Vingador
 
            A água que corria por entre as ardósias da calçada, pouco a pouco engrossava até formar uma pequena corrente que descia veloz pela sarjeta da ladeira, fazendo crescer entre as juntas do meio-fio pequenas touceiras de samambaia.
            Da rua, apesar do degrau, o aglomerado se cutucava e espremia cada um procurando a melhor posição, a fim de ver o que se passava.
            No interior do aposento, sentadas em um grande banco ou de pé, encostadas nas paredes e portais, as pessoas velavam em silêncio.
            Sobre quatro cadeiras e com uma vela acesa em cada canto, o caixão do morto confundia-se com as tábuas do assoalho, tal a posição em que o haviam colocado e a semelhança da madeira.
 
            Num céu com poucas nuvens, acinzentado pelo crepúsculo de inverno, ele veio voando. Inicialmente apenas um ponto no horizonte longínquo, depois se misturando com as andorinhas que de longe retornavam para o pouso no campanário da velha sé. À medida que aproximava, suas formas se destacavam na luz opaca do entardecer, até que, finalmente, com estardalhaço de penas entrechocando-se, pousou no meio da rua.

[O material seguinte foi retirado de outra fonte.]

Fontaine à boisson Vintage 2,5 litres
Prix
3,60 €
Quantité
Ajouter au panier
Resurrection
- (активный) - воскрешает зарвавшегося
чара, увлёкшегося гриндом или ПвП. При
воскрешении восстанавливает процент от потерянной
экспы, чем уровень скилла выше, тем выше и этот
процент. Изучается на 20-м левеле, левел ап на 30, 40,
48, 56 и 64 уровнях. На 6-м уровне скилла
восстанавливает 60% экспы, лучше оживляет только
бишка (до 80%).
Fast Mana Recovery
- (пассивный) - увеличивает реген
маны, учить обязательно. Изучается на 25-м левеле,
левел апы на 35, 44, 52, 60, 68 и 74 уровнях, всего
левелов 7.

            Todos os olhares convergiram em sua direção. Vagarosamente, ajeitou as asas, como um jaburu acabado de pousar; depois, ignorando as pessoas ali presentes, subiu o degrau e entrou.

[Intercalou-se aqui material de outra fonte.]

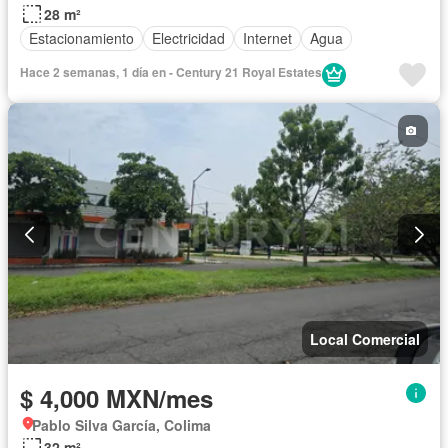
28 m²
Estacionamiento
Electricidad
Internet
Agua
Hace 2 semanas, 1 día en - Century 21 Royal Estates
Local Comercial
$ 4,000 MXN/mes
Pablo Silva García, Colima
32 m²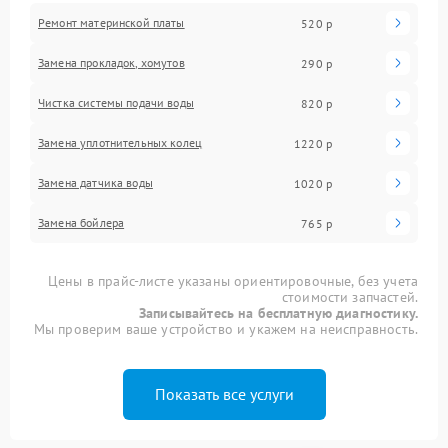
Ремонт материнской платы
520 р
Замена прокладок, хомутов
290 р
Чистка системы подачи воды
820 р
Замена уплотнительных колец
1220 р
Замена датчика воды
1020 р
Замена бойлера
765 р
Цены в прайс-листе указаны ориентировочные, без учета
стоимости запчастей.
Записывайтесь на бесплатную диагностику.
Мы проверим ваше устройство и укажем на неисправность.
Показать все услуги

            Sabia exatamente o que ia fazer e como o faria. Iniciou seu trabalho com mínimo ritual. Lá fora, os vivos acotovelaram-se ainda mais. Todos queriam ver o que em outras ocasiões já tinham visto. Ninguém expressava espanto nem denotava curiosidade mórbida. Apenas acotovelavam-se, erguiam o pescoço. Queriam ver. Era tudo!
            O condicionamento psicológico, a opressão e o medo os induziam àquela apatia. Interiormente, adoravam-no, pois viam nele seu anjo vingador, contudo não exteriorizavam esse sentimento, temendo possíveis represálias.
          Terminado o serviço, o grupo começou a dispersar-se. Apenas os estrangeiros permaneceram. Esses sim estavam espantadíssimos. Alguns torciam o nariz e outros tinham náuseas. Quando ele saiu da sala, acercaram-se. Embora achassem sua figura hedionda, ele os recebeu com amabilidade. Quando abriu o enorme bico negro para cumprimentá-los, uma gota de sangue que pendia foi ao chão. Alias o vermelho enrugado de sua cabeça pelada também estava escurecido pelo sangue que começava a secar, formando trincas com o movimento da pele.
            Deformar os mortos, antes dos trabalhos funerais. Deixar suas cabeças destroçadas, com enormes buracos em lugar de olhos; as mortalhas manchadas e as flores e samambaias que, incoerentemente enfeitam a morte, com suas pétalas e folhas tintas, era o seu ofício.
            Quando interpelado pelos estrangeiros, antes de responder, coçou com o bico as asas alvíssimas, assim como o resto de suas penas. Era veterano, executava seu trabalho com grande maestria, sujando apenas o necessário. Polidamente, abriu caminho e, do meio da rua, ao alçar vôo, falou:
           
            — Venho de parte daquele que sabe com quem o morto conviveu. E assim está escrito que lhe fizeram a vida!